Five Breakthroughs of A100
The NVIDIA A100 GPU is a technical design breakthrough fueled by five key innovations:

• NVIDIA Ampere architecture — At the heart of A100 is the NVIDIA Ampere GPU architecture, which contains more than 54 billion transistors, making it the world’s largest 7-nanometer processor.
• Third-generation Tensor Cores with TF32 — NVIDIA’s widely adopted Tensor Cores are now more flexible, faster and easier to use. Their expanded capabilities include new TF32 for AI, which allows for up to 20x the AI performance of FP32 precision, without any code changes.

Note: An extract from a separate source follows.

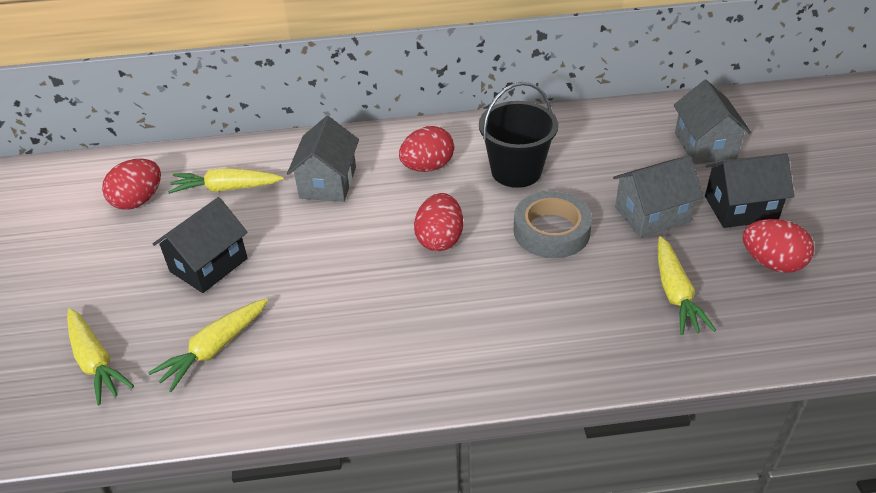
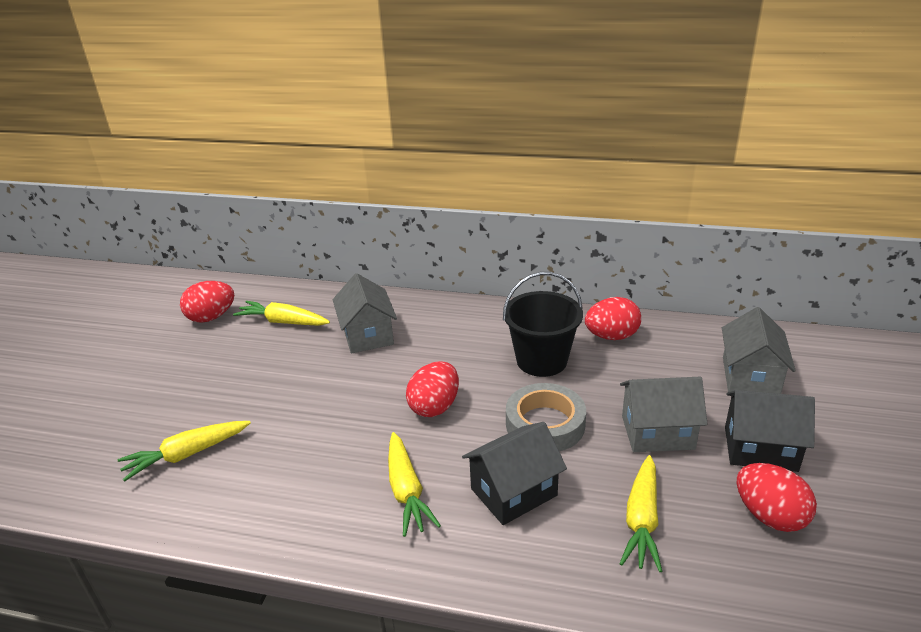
camera: 20 degrees right, 10 degrees down
yellow carrot [67,308,134,405] -> yellow carrot moved to [388,432,441,537]
black house [153,197,248,293] -> black house moved to [462,422,567,525]
grey house [287,116,359,202] -> grey house turned 45 degrees counterclockwise [333,273,397,354]
red egg [399,126,454,172] -> red egg moved to [585,297,641,340]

In addition, Tensor Cores now support FP64, delivering up to 2.5x more compute than the previous generation for HPC applications.
• Multi-instance GPU — MIG, a new technical feature, enables a single A100 GPU to be partitioned into as many as seven separate GPUs so it can deliver varying degrees of compute for jobs of different sizes, providing optimal utilization and maximizing return on investment.
• Third-generation NVIDIA NVLink — Doubles the high-speed connectivity between GPUs to provide efficient performance scaling in a server.
• Structural sparsity — This new efficiency technique harnesses the inherently sparse nature of AI math to double performance.

Together, these new features make the NVIDIA A100 ideal for diverse, demanding workloads, including AI training and inference as well as scientific simulation, conversational AI, recommender systems, genomics, high-performance data analytics, seismic modeling and financial forecasting.